§ **Page**:

Expert tips, state-specific guides, and money-saving strategies from your local independent insurance agent.
By ATSI Insurance Group • Updated May 2026
A food truck looks like one business but it's really three: part vehicle, part restaurant, part contractor. The truck itself needs commercial auto. The kitchen inside needs equipment coverage. The food you serve creates products liability exposure. The customers walking up to your window create general liability exposure. The employees prepping at 5 AM create workers compensation exposure. The propane tanks create their own liability problems. Each of those pieces is a separate insurance product, and food truck operators routinely show up at festivals, breweries, and corporate events with the wrong coverage stitched together by an agent who doesn't really understand the operation.
This guide breaks down every policy a typical food truck operator needs, what each one actually does, what they cost in 2026, and the gotchas that turn into denied claims. If you're starting a food truck or you've been running one for years and never sat down with an agent who really understands the business, this is the framework.
The food truck is a commercial vehicle, not a personal one. Even small step vans and trailer-mounted concession units need commercial auto insurance because:
The truck is owned (or leased) by a business entity, which puts it outside personal auto carrier appetite.
The vehicle is fitted out for commercial use (kitchen build-out, generator, propane).
It's used to transport goods (food inventory) and is parked at vendor sites for hours at a time.
Most food trucks have GVWR over 10,000 lb, which alone disqualifies most personal auto carriers.
Commercial auto for a food truck typically runs $1,500–$3,500/year for $1M combined single limit. The premium varies with truck value, GVWR, radius of operation (local vs. travel-heavy), and driver MVRs. Most carriers also require comprehensive and collision on the truck itself, which adds another $800–$2,000/year depending on truck value.
GL covers third-party bodily injury and property damage caused by your operations. For a food truck this includes:
A customer slipping near your service window.
Hot food or coffee being spilled on a customer.
Damage to a venue's surface from your truck or generator.
An awning or canopy collapsing.
Advertising injury (defamation in your social media, IP issues with your brand).
Standard limits are $1,000,000 per occurrence and $2,000,000 aggregate. This is the policy festivals, fairs, breweries, and corporate event organizers will require you to have, with their entity listed as additional insured. Cost: $500–$1,200/year, often bundled into a food truck package.
Your commercial auto covers the truck. It does not cover the kitchen equipment inside the truck. Specifically:
Flat-top griddles, fryers, ovens, refrigerators, freezers.
Generator (often $5,000–$15,000 itself).
Hood, vent, and fire suppression system.

§ **Problem requirements**: Extend the food truck insurance guide, picking up right after its last sentence. The rows that follow come from a separate source and are not part of the insurance guide.

§ **Given information**:
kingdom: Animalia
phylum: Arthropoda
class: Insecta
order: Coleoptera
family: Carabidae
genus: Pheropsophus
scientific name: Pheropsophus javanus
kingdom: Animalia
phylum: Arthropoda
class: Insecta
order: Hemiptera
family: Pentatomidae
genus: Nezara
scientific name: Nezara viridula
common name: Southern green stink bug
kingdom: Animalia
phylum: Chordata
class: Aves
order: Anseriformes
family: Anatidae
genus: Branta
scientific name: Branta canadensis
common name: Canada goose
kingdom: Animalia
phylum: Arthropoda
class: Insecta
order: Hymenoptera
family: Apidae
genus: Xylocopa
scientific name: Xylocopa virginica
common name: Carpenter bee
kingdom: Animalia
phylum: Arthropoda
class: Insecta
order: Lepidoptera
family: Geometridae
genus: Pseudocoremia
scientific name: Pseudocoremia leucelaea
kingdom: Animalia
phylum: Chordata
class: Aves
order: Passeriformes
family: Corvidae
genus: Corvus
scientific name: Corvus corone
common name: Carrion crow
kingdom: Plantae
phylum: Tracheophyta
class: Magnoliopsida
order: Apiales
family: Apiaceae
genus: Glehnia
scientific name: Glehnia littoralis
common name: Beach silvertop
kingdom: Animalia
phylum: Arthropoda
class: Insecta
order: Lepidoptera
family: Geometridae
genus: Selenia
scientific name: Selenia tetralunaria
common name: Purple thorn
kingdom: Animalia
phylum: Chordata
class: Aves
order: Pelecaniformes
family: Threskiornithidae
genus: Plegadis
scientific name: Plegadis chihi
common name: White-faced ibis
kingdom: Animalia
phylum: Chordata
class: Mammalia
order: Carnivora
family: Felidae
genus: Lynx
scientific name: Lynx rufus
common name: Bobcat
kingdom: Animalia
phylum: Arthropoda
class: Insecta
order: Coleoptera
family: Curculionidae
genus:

§ **Task answer**:
Prep tables, sinks, racking, smallwares.
Point-of-sale system, tablets, payment terminals.
Inland Marine covers all of that. Without it, a fire that damages the equipment but doesn't total the truck, or a generator stolen overnight, could be denied. Inland Marine for a typical food truck schedule of $50,000–$100,000 of equipment runs $400–$1,000/year.
Products liability is technically part of general liability, but for food businesses it deserves attention. The exposure is foodborne illness — a customer gets sick after eating your food and sues you. Salmonella, E. coli, listeria, allergic reactions, undeclared allergens.
Standard food truck GL includes products-completed operations coverage, which covers products liability, but you should verify the policy has it explicitly and that the limits are not sub-limited below the GL aggregate. Some food truck programs sub-limit products at $100,000 or $250,000, which is way too low if you're feeding hundreds of customers a day. Push for the same $1M / $2M on products as the general aggregate.
Most food trucks operate out of a commissary — a licensed kitchen used for food prep, storage, and washdown between shifts. The commissary location often has its own inventory, a walk-in cooler, prep equipment, and tenant improvements that need BPP coverage.
If you rent a commissary slot ($500–$1,500/month is typical), check the contract — some commissaries' insurance covers some of the equipment, others require you to carry your own BPP. If you own the commissary, you definitely need BPP, plus business income coverage so a fire at the commissary doesn't bankrupt you. BPP for a typical food truck commissary location runs $500–$1,500/year.
If you have any employees — cooks, prep cooks, cashiers, drivers — you almost certainly need workers compensation. Florida requires it for any business with 4+ non-construction employees (1+ in construction). Massachusetts requires it for any business with 1+ employee, period. Massachusetts is one of the strictest workers comp states in the country.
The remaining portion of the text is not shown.